I grew up in a military family and joined the Air Force in 1971 during the Vietnam War. It was there that I became a peace activist.

Saturday, April 28, 2018

Okinawa: U.S. strategy to circumvent protests


  • Yesterday, due to the swell of the crowd at the construction gate at Camp Schwab, the government cancelled the usual convoy of dump trucks delivering huge rocks that are placed in Oura Bay.  So about 50 people, including our VFP delegation, were taken to a Nago City port where the government has been loading rocks onto a ship that then takes them directly to Oura Bay in order to circumvent the gate blockades.  Our job yesterday at the port was to stand in front of dump trucks as they drove up to unload their rock cargo which was then scooped up and placed inside the ship.
  • It takes 170 truck loads to fill a ship with rocks.  There are presently two ships making this voyage each day with two more soon to join this effort.
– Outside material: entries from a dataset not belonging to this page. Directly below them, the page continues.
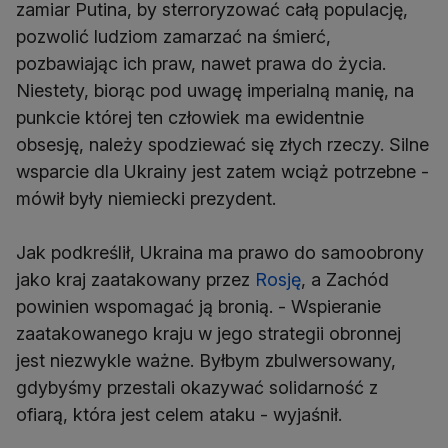
zamiar Putina, by sterroryzować całą populację,
pozwolić ludziom zamarzać na śmierć,
pozbawiając ich praw, nawet prawa do życia.
Niestety, biorąc pod uwagę imperialną manię, na
punkcie której ten człowiek ma ewidentnie
obsesję, należy spodziewać się złych rzeczy. Silne
wsparcie dla Ukrainy jest zatem wciąż potrzebne -
mówił były niemiecki prezydent.
Jak podkreślił, Ukraina ma prawo do samoobrony
jako kraj zaatakowany przez
Rosję
, a Zachód
powinien wspomagać ją bronią. - Wspieranie
zaatakowanego kraju w jego strategii obronnej
jest niezwykle ważne. Byłbym zbulwersowany,
gdybyśmy przestali okazywać solidarność z
ofiarą, która jest celem ataku - wyjaśnił.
Usually about 10 protesters are at the port to symbolically interfere with the process.  Since we had 50 of us there we were actually able to 'significantly slow them down' according to one of the protest leaders.
  • Just across the highway from the port is a mountain that is being blasted apart for the rocks which are then trucked to the port area.  At the current pace of construction we were told it will take another 15-20 years to complete the twin-runway airfield on top of Oura Bay.  So this is going to be a protracted struggle.
  • Last evening VFP members Dud Hendrick, Tarak Kauff, Doug Lummis (who lives in Okinawa) and myself went to dinner in Naha City and were joined by our friend Sunshine who drove more than an hour to spend time with us and to wish us farewell.  During the dinner we had a fascinating and illuminating political discussion.  Dud kicked the conversation off by asking for an evaluation of the past week of protests.  We were told the government is spreading rumors across Okinawa that those protesting outside Camp Schwab are getting paid 20,000 yen a day.  I'd previously heard the same thing from a Nipponzan Myohoji Buddhist monk Yuichi Kamoshita who told me about a lunch meeting he recently had with a Marine stationed at Camp Schwab.  The Marine said that he had heard (likely from the Marine authorities) that protesters were paid 20,000 yen each day by China.  (I'm still waiting for my check.)
  • Another thing we heard last night was about the concerted effort by US-Japan to sell the base expansion at Camp Schwab to the public.  US military troops do things like organize baseball games for the public and teach English in local schools as a way to normalize the US military presence on the island.  A local corporate leader and military supporter, a likely candidate for governor in the next election, sponsored an event that drew 250,000 mostly young people to hear from actors, musicians, and comedians flown in from mainland Japan.  This effort is intended to de-politicize the next generation of Okinawans.
  •  The US’s National Endowment for Democracy (a CIA front) is believed to be funding Okinawan right-wing NGO’s to assist in the process of destabilizing and impeding the anti-bases movement on the island.  The NED is well-known for its similar operations around the world – one of the more recent examples was their key role in the 2014 coup in Ukraine. 
  • The anti-base movement obviously has a hard time competing with this kind of corporate/government money and power.  Currently there is a big debate inside the movement about the best ways to proceed under these trying circumstances.  One thing they need is greater international solidarity.  Peaceniks around the planet could help by sharing information about the Okinawan movement and organizing small delegations to come to the island in order to learn more about the issues here and to join the protests at the many US bases.
  • It is in every ones interest to support movements like the one in Okinawa.  The more we can be in planetary solidarity with one another the better chance we have to slow down and stop the growing US-NATO military juggernaut which continually pushes us toward more war.